Work required - Once the line containing "उक्त ब्यारेक भवन तथा डिएफआईडीको सहयोगमा" is found in the entries below, restate it and each following line word for word, stopping after the line containing "आर्थिक सहयोगमा उक्त".

Segment Start: Task material

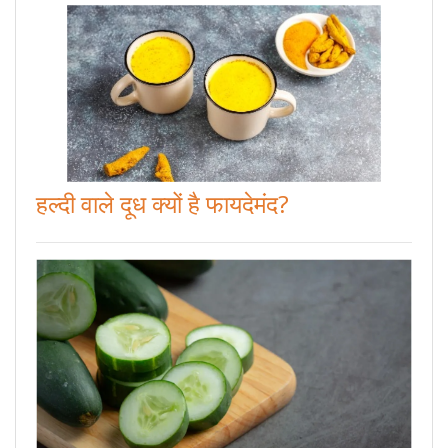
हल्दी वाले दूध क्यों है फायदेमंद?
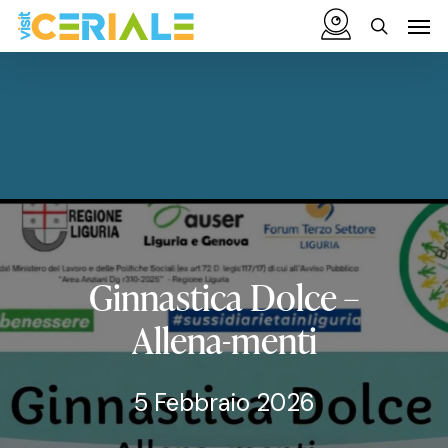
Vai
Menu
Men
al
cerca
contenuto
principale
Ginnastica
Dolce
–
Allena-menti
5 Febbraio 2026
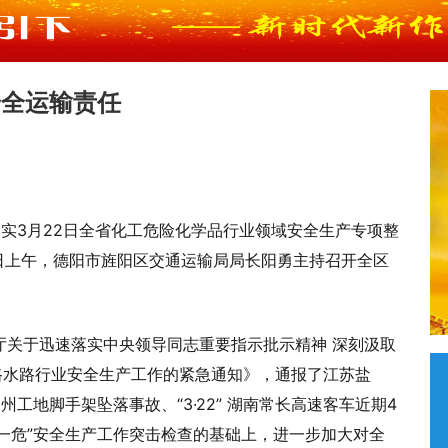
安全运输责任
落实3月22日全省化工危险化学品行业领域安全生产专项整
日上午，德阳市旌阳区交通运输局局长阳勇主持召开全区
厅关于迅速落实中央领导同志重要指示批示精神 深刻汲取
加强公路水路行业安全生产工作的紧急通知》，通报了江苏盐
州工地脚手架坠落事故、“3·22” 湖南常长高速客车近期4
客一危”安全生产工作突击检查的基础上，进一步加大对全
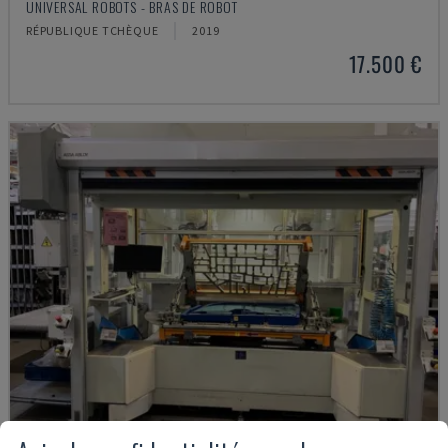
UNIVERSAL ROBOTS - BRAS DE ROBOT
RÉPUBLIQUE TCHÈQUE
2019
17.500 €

Segment End: Task material
Segment Start: Task material

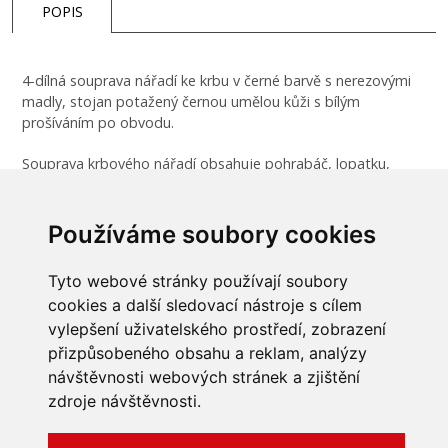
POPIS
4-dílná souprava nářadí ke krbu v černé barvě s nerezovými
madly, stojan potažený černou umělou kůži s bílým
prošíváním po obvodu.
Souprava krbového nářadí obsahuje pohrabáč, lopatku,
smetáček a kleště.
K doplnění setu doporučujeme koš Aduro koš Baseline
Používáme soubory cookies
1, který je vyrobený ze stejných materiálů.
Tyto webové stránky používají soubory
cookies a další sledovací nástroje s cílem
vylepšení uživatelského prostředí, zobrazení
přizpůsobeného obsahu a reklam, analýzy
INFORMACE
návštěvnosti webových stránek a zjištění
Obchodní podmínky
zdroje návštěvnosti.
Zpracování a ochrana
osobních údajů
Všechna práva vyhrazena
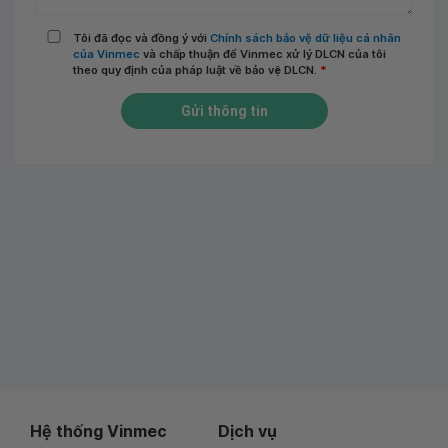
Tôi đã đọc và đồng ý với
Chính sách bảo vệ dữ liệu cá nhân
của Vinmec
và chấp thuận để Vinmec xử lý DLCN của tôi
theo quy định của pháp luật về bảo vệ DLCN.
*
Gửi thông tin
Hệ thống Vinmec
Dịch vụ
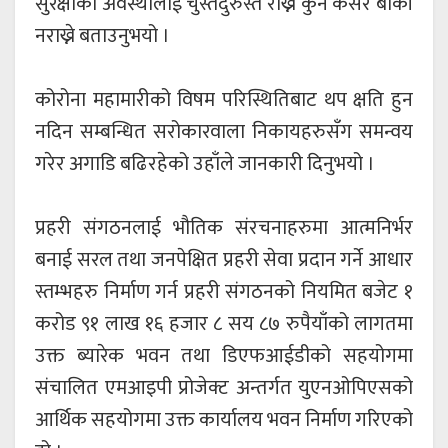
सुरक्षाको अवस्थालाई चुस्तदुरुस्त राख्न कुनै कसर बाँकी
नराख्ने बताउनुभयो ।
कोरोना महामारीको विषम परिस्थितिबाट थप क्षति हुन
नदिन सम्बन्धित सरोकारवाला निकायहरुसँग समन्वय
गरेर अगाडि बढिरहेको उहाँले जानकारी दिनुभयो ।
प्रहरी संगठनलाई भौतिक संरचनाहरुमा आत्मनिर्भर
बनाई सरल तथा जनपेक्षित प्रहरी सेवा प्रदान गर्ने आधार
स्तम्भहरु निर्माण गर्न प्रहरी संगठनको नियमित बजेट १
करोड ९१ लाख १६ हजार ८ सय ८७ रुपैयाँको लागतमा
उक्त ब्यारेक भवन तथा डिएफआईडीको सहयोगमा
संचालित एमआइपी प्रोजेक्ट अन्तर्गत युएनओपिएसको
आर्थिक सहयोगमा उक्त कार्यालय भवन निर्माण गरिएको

Segment End: Task material

Output of the task -
उक्त ब्यारेक भवन तथा डिएफआईडीको सहयोगमा
संचालित एमआइपी प्रोजेक्ट अन्तर्गत युएनओपिएसको
आर्थिक सहयोगमा उक्त कार्यालय भवन निर्माण गरिएको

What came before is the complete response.